Article 21 – Change of risk

  1. The risk of loss or damage of the goods which are subject of the Agreement, will change to Principal at the moment these products are judicially, or in case this is sooner, actually delivered to Principal and through this delivery will come into the authority of Principal or a third-party indicated by Principal.

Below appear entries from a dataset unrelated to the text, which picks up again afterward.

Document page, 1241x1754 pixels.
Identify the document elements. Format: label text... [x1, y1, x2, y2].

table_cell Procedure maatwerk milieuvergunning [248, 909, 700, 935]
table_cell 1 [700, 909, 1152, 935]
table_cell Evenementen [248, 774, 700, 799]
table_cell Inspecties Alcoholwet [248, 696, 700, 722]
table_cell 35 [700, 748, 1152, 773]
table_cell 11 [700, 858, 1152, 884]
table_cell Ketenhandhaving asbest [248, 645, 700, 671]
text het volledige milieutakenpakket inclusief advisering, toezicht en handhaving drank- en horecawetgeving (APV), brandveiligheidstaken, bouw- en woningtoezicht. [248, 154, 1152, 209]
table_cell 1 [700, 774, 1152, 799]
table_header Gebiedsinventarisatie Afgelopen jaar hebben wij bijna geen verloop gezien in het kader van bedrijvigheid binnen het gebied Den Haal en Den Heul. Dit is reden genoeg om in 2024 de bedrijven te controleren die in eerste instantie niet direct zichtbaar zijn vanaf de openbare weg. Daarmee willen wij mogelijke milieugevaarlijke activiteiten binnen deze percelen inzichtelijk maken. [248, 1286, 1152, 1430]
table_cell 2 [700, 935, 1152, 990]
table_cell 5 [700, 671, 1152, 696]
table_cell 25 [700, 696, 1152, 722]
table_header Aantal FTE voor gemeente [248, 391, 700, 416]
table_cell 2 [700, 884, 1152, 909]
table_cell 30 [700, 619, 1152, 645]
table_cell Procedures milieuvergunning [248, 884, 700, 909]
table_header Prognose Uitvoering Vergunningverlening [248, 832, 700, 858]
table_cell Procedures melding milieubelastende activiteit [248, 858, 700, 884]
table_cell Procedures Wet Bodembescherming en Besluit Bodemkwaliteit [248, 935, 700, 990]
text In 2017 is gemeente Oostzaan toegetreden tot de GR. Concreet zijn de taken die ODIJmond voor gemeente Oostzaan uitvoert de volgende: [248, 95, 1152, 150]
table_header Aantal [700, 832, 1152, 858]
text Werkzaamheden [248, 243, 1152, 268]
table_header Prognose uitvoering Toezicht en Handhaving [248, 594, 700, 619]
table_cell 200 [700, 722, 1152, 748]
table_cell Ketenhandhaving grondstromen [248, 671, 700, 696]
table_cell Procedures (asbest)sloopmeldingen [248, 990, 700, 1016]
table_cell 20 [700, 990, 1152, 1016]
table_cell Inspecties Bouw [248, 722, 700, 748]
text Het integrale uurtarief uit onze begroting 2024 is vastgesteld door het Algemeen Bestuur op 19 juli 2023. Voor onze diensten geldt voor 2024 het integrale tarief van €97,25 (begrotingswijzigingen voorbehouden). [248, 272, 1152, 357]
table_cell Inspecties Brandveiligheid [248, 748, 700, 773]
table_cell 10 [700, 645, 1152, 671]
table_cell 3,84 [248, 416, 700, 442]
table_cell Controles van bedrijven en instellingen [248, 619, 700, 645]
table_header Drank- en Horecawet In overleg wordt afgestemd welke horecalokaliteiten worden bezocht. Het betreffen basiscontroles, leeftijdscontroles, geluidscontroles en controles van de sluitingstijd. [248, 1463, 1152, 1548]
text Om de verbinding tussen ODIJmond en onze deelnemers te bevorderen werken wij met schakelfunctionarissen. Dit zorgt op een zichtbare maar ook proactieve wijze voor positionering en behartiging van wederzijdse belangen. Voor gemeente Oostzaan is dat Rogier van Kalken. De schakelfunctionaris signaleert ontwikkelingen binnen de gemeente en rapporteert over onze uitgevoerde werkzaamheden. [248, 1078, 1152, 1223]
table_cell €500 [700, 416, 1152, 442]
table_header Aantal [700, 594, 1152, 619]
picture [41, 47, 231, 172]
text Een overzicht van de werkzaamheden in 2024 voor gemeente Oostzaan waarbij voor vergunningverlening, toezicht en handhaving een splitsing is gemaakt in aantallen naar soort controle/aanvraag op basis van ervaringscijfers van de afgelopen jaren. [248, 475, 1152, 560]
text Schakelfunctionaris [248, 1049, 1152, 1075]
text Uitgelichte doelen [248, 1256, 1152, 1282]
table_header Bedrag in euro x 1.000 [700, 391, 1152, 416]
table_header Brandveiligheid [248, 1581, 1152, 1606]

Article 22 – Force majeure

  1. Parties are not obliged to fulfill any obligation, if they are hindered in doing so as a consequence of a circumstance which was not caused through fault, and neither under the law, a legal transaction or views in everyday life which come to their account.
  2. Under these terms, force majeure also includes, besides what is included in the law and jurisprudence, all foreseen or unforeseen circumstances arising from outside, which cannot be influenced by Polyganics, but as a consequence of which Polyganics is not able to meet her liabilities. Among these are included (however not limited to):
    1. labor conflicts
    2. absentee rates at Polyganics
    3. equipment damage
    4. lack in its duty, mainly too late supply or no supply by suppliers and/or carriers a shortage on the market of necessary materials and/or manpower
    5. theft at Polyganics
    6. calamity coming from outside (fire, stroke of lightning, (thunderbolt) natural disaster, war or similar situations)
    7. governmental measures (including the foreign government)
    8. transport, import, export and or production prohibitions.
  3. Polyganics has also the right to refer to force majeure if the circumstance which prevents the (further) fulfillment occurs after Polyganics had to fulfill its obligation.
  4. During the period of force majeure parties can postpone the obligations arising from the Agreement. If this period is longer than 2 months, each party is authorized to a rescission of the Agreement without any obligations for compensation to the other party.
  5. As far as Polyganics has partly complied with its obligations at the moment of force majeure, or will be able to meet these obligations, and the part achieved or to be achieved has separate value, Polyganics is authorized to invoice the part achieved or to be achieved separately. Principal is obliged to pay this invoice as if it were a separate Agreement.

Article 23 – The hiring of staff

  1. During a period of at least 2 years, starting at the moment of termination of the Agreement, Principal will not engage the staff of Polyganics deployed in these activities unless Polyganics has given permission in writing.

Article 24 – Disputes

  1. The judge in the district where Polyganics is established is exclusively authorized to take notice of disputes relating to the Agreement and/or these general conditions. Nevertheless Polyganics has the right to bring the dispute to a judge entitled by law.
  2. Parties will not appeal to the judge until they have taken supreme effort to settle a dispute by mutual agreement.

Article 25 – Applicable law

  1. Every Agreement between Polyganics and Principal will be governed exclusively by Dutch law.

Article 26 – Precedence of Dutch text

  1. The Dutch text of this General Agreement prevails over the translation in English.